Dr Frances, who is listed in his article as the chair of the task force for the DSM-4, former chair of the Department of Psychiatry and current Professor Emeritus at Duke University School of Medicine, agrees that this new proposed diagnosis of Somatic Symptom Disorder may encourage a premature rush to label a person’s medical condition as “all in the head.”
This disconcerting possibility is not unfounded. Historically, because IBS shows no overt biological markers that can be discerned by existing tests available to clinicians outside of highly specialized functional gastrointestinal research labs, it was long believed that there was nothing physically wrong with people with IBS. Ongoing research worldwide over the past 20-30 years has increasingly disproved that assertion, but widespread stereotypes and misconceptions remain. Many people who have had IBS for some time can anecdotally recall at least one relative, acquaintance or health care professional who told them that IBS was “all in the head” or similar dismissive comments, and even many people with IBS themselves continue to believe that IBS is “caused” by emotional stress rather than, more accurately, potentially worsened by stress depending on the situation and the individual. As IBS Impact wrote on this blog on October 9, 2011, a study conducted by UCLA in 2010 showed that compared to an international group of functional GI disorder experts, considerably more gastroenterologists, primary care physicians and nurse practitioners in local communities still support the outdated notion that IBS is a diagnosis to be given only when all other possible disorders are ruled out. In addition, Dr. Taft’s research interests focus on stigma in gastrointestinal disorders. She and her colleagues at Northwestern, in cooperation with Olafur Palsson, PsyD at the University of North Carolina Center for Functional GI and Motility Disorders, have found that study participants with IBS or inflammatory bowel disease both perceive stigma, but those with IBS perceive more. Dr. Taft’s blog post linked here includes links to the abstracts of her team’s published results for both groups.

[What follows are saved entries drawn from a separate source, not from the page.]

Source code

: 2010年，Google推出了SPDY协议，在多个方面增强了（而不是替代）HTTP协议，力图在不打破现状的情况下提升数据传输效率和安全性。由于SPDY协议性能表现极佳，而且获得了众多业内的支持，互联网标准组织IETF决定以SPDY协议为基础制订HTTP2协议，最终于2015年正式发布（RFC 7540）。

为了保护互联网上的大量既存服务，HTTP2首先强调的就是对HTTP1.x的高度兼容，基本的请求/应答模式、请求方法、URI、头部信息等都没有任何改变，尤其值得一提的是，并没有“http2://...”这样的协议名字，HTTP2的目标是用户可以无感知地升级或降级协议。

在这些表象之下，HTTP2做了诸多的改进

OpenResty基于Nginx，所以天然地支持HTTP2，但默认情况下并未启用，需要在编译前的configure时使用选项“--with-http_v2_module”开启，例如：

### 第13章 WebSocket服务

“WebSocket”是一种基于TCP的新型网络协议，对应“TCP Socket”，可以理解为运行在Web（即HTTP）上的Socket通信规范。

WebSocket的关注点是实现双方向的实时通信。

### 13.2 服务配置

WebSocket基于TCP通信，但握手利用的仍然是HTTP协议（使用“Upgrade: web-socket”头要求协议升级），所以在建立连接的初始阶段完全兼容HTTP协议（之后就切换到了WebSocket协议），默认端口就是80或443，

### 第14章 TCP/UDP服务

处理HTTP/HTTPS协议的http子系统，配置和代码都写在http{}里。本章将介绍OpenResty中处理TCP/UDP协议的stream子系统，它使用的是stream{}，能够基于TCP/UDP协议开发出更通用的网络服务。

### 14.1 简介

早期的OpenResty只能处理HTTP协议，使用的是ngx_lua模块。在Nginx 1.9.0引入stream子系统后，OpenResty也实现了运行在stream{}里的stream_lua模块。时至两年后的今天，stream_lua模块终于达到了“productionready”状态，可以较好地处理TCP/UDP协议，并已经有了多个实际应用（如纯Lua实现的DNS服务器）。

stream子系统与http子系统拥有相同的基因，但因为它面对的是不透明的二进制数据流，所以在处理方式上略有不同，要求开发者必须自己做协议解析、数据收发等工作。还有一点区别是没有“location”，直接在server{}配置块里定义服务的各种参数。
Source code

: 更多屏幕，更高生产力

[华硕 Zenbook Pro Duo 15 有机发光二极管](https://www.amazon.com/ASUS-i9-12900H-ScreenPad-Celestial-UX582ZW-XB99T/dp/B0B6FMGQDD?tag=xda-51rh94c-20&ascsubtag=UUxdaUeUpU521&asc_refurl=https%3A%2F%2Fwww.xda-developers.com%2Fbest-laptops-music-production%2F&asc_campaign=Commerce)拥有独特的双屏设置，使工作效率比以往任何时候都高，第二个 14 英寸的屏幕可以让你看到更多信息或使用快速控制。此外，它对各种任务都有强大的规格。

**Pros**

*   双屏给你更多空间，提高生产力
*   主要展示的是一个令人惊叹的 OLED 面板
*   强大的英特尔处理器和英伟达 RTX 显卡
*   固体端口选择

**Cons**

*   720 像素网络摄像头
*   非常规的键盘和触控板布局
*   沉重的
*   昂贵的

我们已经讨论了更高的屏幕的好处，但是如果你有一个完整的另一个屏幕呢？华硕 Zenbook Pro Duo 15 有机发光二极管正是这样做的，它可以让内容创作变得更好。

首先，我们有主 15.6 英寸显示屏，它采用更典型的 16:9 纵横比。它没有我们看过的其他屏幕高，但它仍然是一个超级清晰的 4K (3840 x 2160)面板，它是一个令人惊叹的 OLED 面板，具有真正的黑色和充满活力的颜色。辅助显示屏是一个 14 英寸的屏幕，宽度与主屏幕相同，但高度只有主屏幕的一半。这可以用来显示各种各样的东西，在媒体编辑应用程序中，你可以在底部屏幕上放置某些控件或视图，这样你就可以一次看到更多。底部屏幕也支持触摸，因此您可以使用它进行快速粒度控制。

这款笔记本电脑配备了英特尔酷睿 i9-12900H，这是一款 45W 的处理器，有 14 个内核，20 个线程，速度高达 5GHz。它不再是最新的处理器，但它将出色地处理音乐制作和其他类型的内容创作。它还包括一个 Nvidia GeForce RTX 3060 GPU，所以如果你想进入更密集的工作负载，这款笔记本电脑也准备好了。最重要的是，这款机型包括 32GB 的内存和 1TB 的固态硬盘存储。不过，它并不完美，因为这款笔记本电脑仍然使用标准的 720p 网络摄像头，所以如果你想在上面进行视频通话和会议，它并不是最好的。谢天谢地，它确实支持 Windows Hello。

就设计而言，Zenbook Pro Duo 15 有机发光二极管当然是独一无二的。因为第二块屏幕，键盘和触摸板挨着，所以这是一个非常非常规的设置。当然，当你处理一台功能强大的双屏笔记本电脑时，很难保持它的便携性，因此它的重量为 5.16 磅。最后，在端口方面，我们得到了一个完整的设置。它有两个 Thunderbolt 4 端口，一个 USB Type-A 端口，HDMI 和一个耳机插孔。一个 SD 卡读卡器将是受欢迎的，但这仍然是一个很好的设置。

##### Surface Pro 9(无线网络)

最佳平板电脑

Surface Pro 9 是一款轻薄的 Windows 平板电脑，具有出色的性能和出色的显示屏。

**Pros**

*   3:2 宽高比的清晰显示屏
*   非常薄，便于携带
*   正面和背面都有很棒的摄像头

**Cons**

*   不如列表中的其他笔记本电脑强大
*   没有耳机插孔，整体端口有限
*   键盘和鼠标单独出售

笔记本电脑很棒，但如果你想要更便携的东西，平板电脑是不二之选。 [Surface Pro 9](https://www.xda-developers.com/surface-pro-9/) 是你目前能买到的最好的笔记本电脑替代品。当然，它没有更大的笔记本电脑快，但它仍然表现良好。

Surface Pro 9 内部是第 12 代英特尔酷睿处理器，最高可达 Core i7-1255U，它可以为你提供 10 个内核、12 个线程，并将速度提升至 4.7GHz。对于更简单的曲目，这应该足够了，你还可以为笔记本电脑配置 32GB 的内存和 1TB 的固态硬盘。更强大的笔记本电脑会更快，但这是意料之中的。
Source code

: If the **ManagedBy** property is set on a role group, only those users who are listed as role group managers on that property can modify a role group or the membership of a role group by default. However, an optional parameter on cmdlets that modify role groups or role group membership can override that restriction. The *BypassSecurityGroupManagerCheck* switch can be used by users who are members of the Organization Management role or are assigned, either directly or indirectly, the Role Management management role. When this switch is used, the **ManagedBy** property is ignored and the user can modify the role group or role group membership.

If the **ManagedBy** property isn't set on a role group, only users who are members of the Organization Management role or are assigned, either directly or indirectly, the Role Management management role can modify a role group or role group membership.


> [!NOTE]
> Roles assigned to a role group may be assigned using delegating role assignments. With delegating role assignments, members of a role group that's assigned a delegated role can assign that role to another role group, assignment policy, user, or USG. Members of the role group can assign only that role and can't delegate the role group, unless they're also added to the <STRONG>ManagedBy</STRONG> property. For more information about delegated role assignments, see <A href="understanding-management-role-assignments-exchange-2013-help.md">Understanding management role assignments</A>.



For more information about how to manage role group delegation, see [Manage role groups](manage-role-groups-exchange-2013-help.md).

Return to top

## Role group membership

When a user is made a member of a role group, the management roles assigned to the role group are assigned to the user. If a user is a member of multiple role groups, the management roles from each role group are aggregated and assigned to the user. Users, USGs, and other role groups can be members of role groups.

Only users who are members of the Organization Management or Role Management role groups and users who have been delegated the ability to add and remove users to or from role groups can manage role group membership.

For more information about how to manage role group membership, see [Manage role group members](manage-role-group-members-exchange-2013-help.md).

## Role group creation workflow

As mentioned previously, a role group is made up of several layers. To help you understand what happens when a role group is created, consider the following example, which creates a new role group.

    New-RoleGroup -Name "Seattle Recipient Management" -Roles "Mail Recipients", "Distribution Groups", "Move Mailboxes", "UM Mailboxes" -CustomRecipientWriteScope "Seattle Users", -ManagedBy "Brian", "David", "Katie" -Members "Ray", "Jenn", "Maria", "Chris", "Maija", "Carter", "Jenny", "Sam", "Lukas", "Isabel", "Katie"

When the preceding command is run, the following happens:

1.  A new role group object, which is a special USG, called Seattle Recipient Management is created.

It is hoped that there will be further revisions to this portion of the DSM-5 before the final version is released, but at this time, there is no clear information as to if this is planned. Regardless of the outcome, this situation underscores once again why it is important for those of us with chronic, poorly understood conditions like IBS, our loved ones, and the professionals who support us to make conscious efforts to begin or continue public awareness and advocacy about the realities of life with IBS , even if it requires stepping out of our initial comfort zones. If we do not speak out against this slippery slope, we risk even further invisibility and stigmatization in the future.